Déjà la fille court, mais il la suit de près,
La saisit par la robe, et la belle s’arrête ;
Dans ses bras repliés, elle a caché sa tête.
Il la prend par la taille ; elle veut de la main
Ouvrir les droits pressans du garçon, mais en vain.
Son beau corps prisonnier se tord, se glisse et ploie,
Et le jeune homme ardent, qui palpite de joie,
Attire près du sien le visage charmant,
Et, changeant en plaisir le juste châtiment,
Laissant à ses pieds choir la grappe redoutée,
N’inflige qu’à demi la peine méritée.
O vendange ! ô baisers ! sur son visage pur
S’il avait fait jaillir le jus du raisin mûr,
Vraiment la belle enfant ne serait pas plus rose !

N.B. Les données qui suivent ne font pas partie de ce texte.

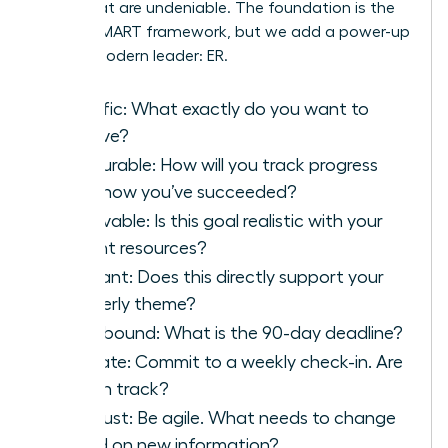
goals that are undeniable. The foundation is the
classic SMART framework, but we add a power-up
for the modern leader: ER.
S
pecific: What exactly do you want to
achieve?
M
easurable: How will you track progress
and know you’ve succeeded?
A
chievable: Is this goal realistic with your
current resources?
R
elevant: Does this directly support your
quarterly theme?
T
ime-bound: What is the 90-day deadline?
E
valuate: Commit to a weekly check-in. Are
you on track?
R
eadjust: Be agile. What needs to change
based on new information?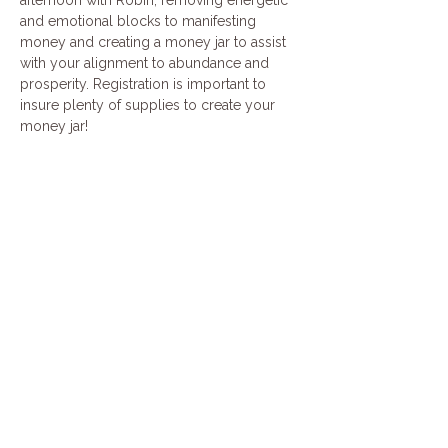
and emotional blocks to manifesting 
money and creating a money jar to assist 
with your alignment to abundance and 
prosperity. Registration is important to 
insure plenty of supplies to create your 
money jar!
Share this event
Join our mailing list
Email
*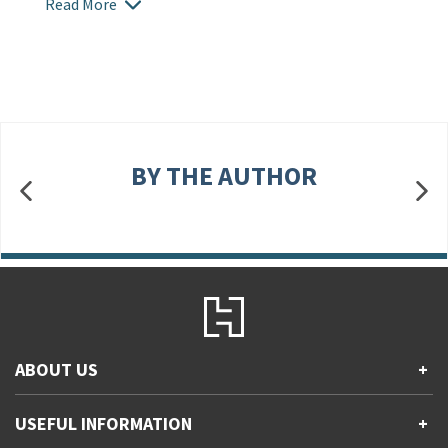
Read More
BY THE AUTHOR
ABOUT US
+
Contact Us
USEFUL INFORMATION
+
Accessibility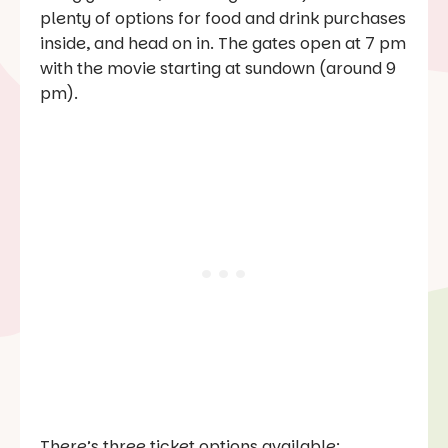
plenty of options for food and drink purchases
inside, and head on in. The gates open at 7 pm
with the movie starting at sundown (around 9
pm).
There’s three ticket options available:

La serpe va et vient. On chante, on rit, on cause…
On ne m’y prendra plus, — dit la belle en rêvant,
Mais n’importe, elle t’aime, ô jeune homme, et souvent,
Troublée au souvenir des baisers de ta bouche,
Elle oublie à dessein des grappes à la souche.


V. BÉNÉDICTION DU FEU. — LA NOËL.


Fête d’église ? non, mais fête de famille,
Voici Noël. Voici la bûche qui pétille ;
Le « carignié, » vieux tronc énorme d’olivier,
Conservé pour ce jour ; flambe au fond du foyer.
Si des rites romains on soigne l’observance,
On jeûne ce jour-là, mais, ô sobre Provence,
Peu t’importe, et souvent, libre, tu te souviens
Que nos pères, nos bons aïeux, étaient païens.

Aussi le « gros souper » sera bon, quoique maigre.
On ne mangera pas l’anchois rouge au vinaigre,
Mais on festinera ce soir avec gaîté,
De morue au vin cuit et de nougat lacté,
D’oranges, de raisins secs et de figues sèches.